** Opening Extracted entries block **
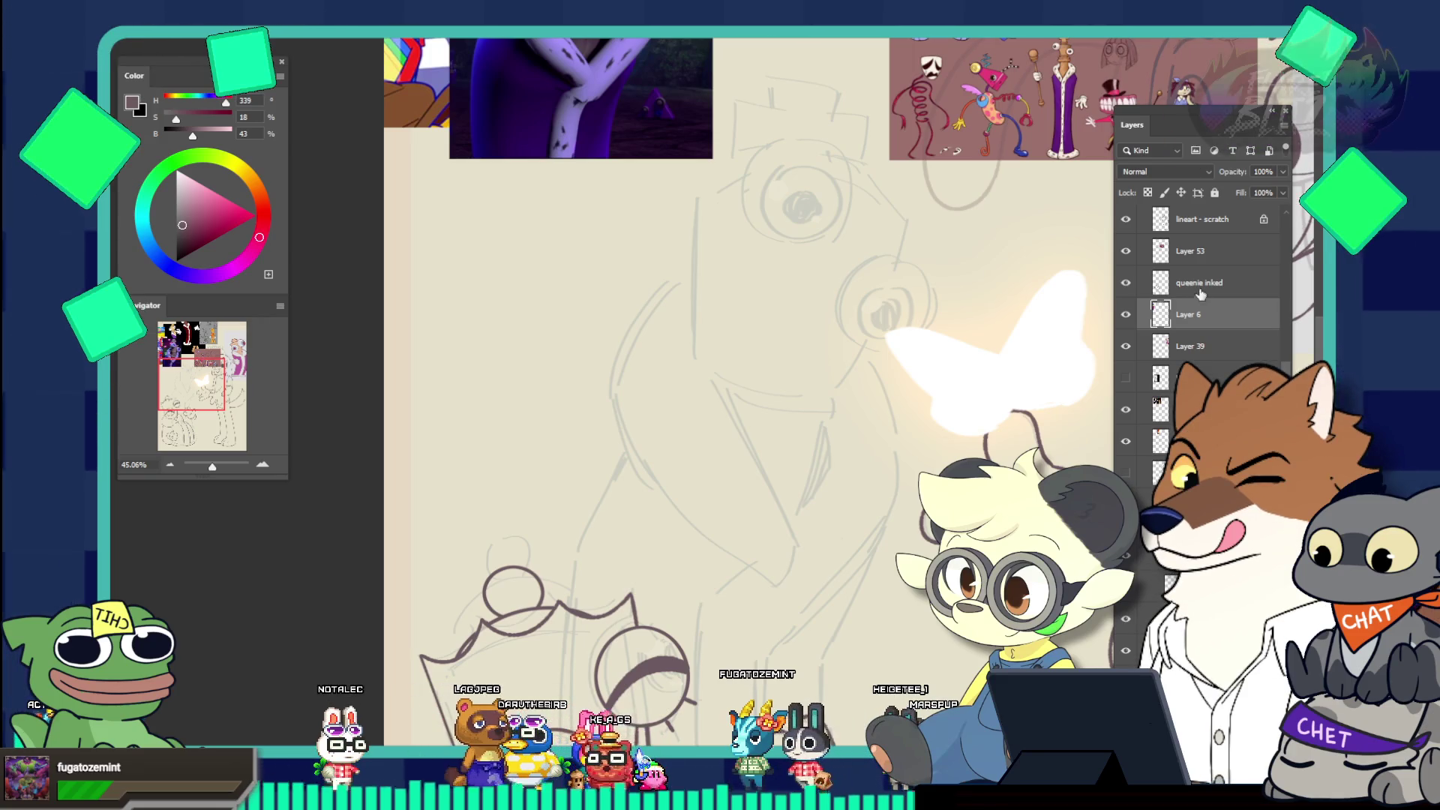
{"action": "left_click", "coordinate": [1194, 333]}
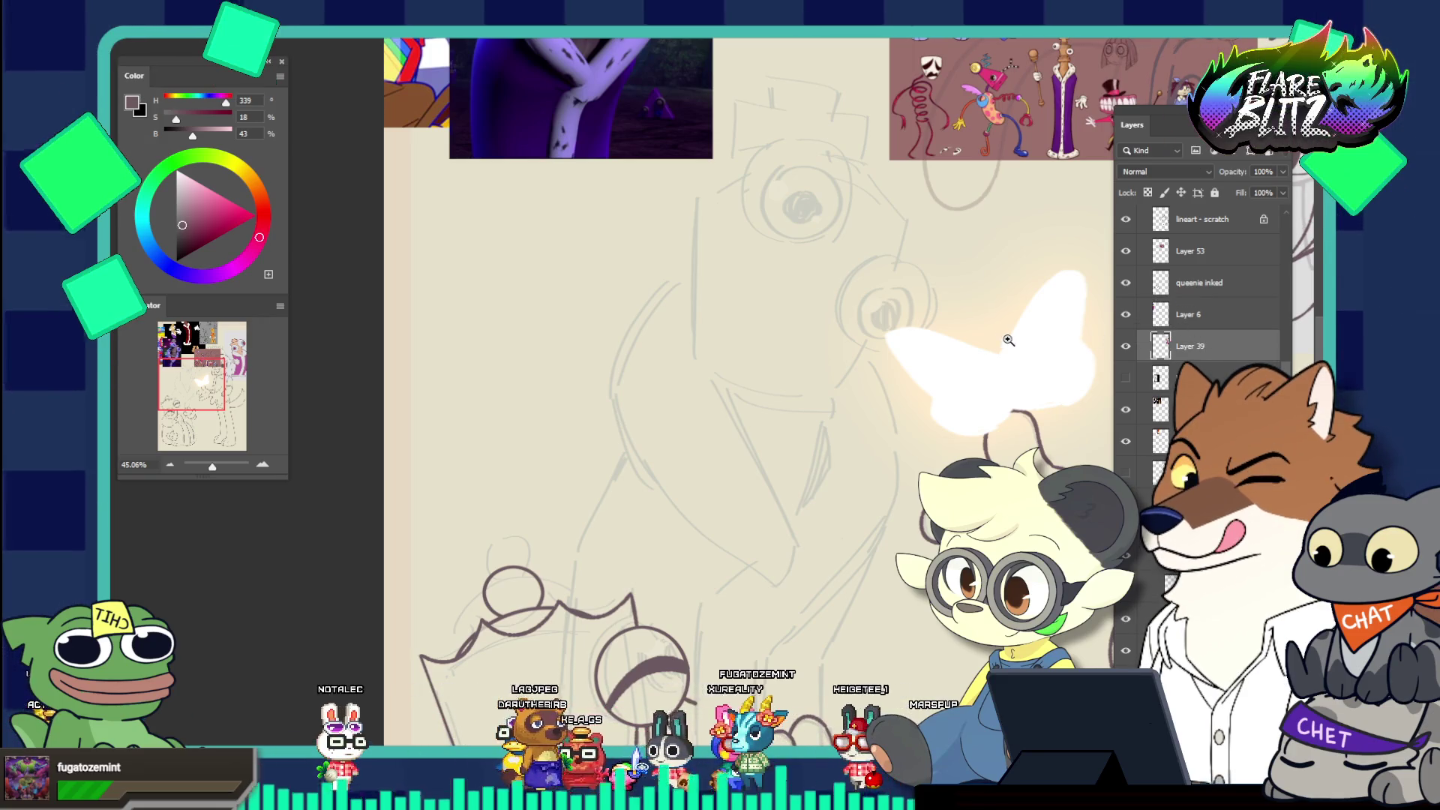
{"action": "scroll", "coordinate": [1083, 315], "scroll_direction": "down", "scroll_amount": 3}
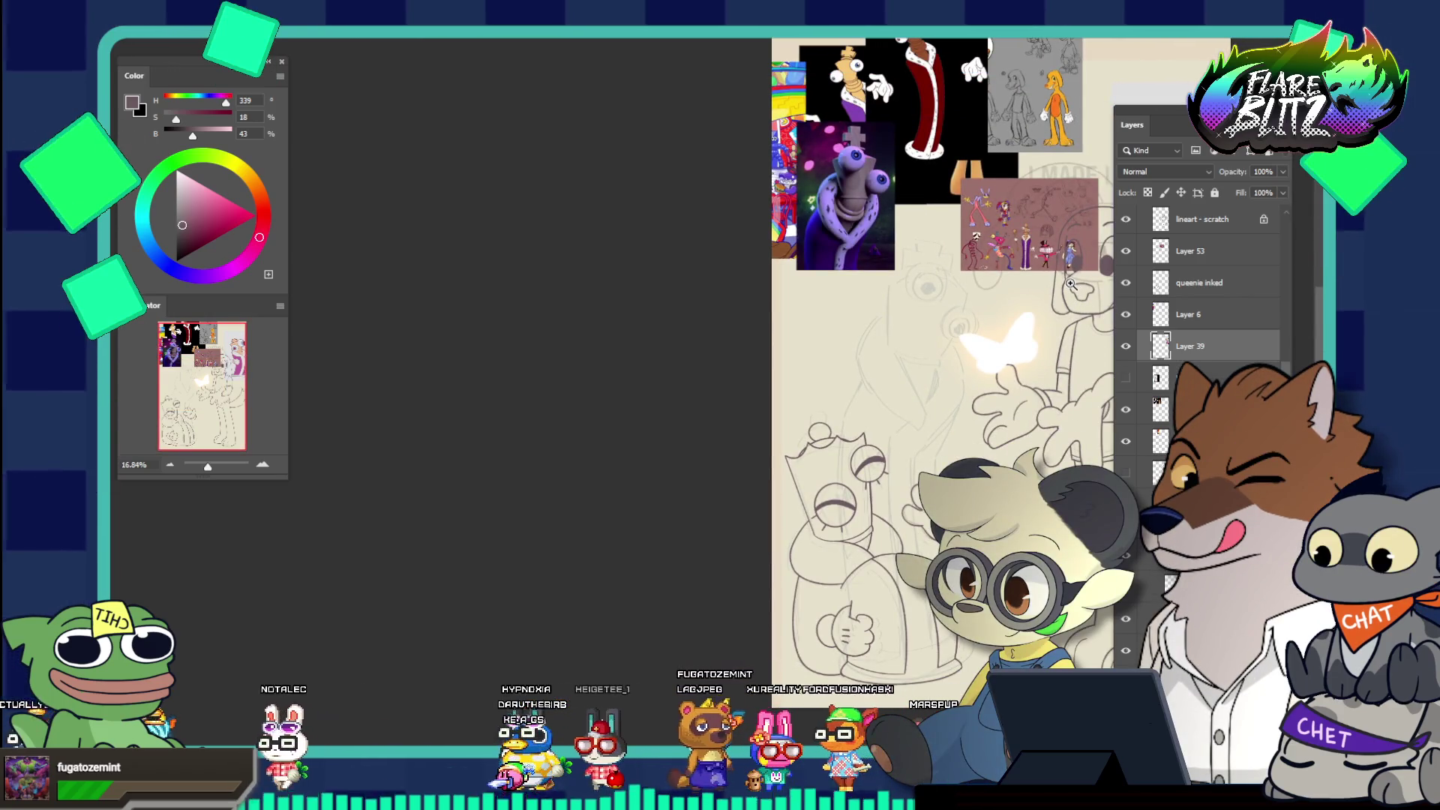
{"action": "scroll", "coordinate": [1037, 263], "scroll_direction": "up", "scroll_amount": 3}
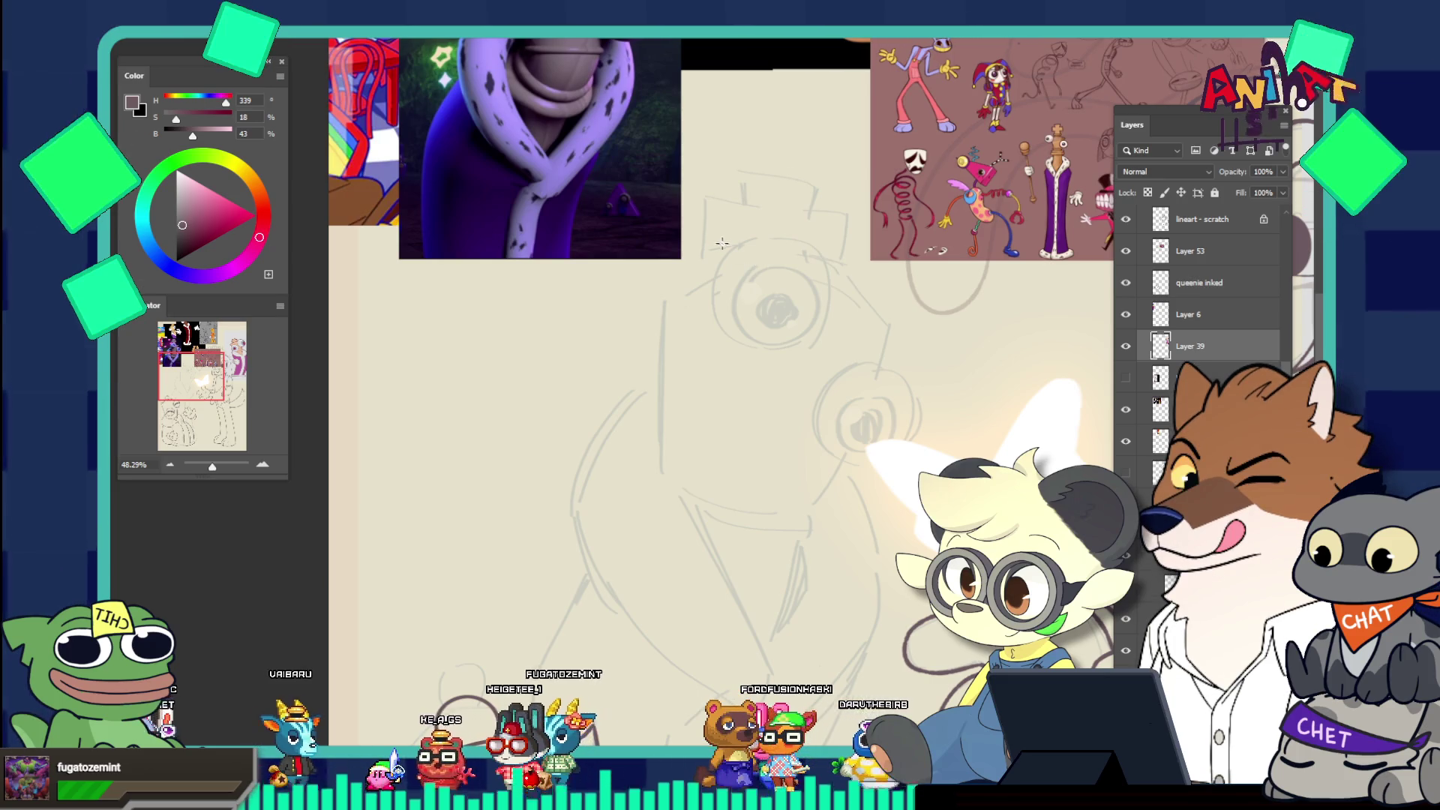
{"action": "left_click_drag", "start_coordinate": [709, 237], "coordinate": [840, 385]}
{"action": "left_click_drag", "start_coordinate": [789, 307], "coordinate": [779, 302]}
** Closing Extracted entries block **
Work order: Without including any pictures, print all of the material exactly as given.

Finished task:
{"action": "left_click", "coordinate": [1194, 333]}
{"action": "scroll", "coordinate": [1083, 315], "scroll_direction": "down", "scroll_amount": 3}
{"action": "scroll", "coordinate": [1037, 263], "scroll_direction": "up", "scroll_amount": 3}
{"action": "left_click_drag", "start_coordinate": [709, 237], "coordinate": [840, 385]}
{"action": "left_click_drag", "start_coordinate": [789, 307], "coordinate": [779, 302]}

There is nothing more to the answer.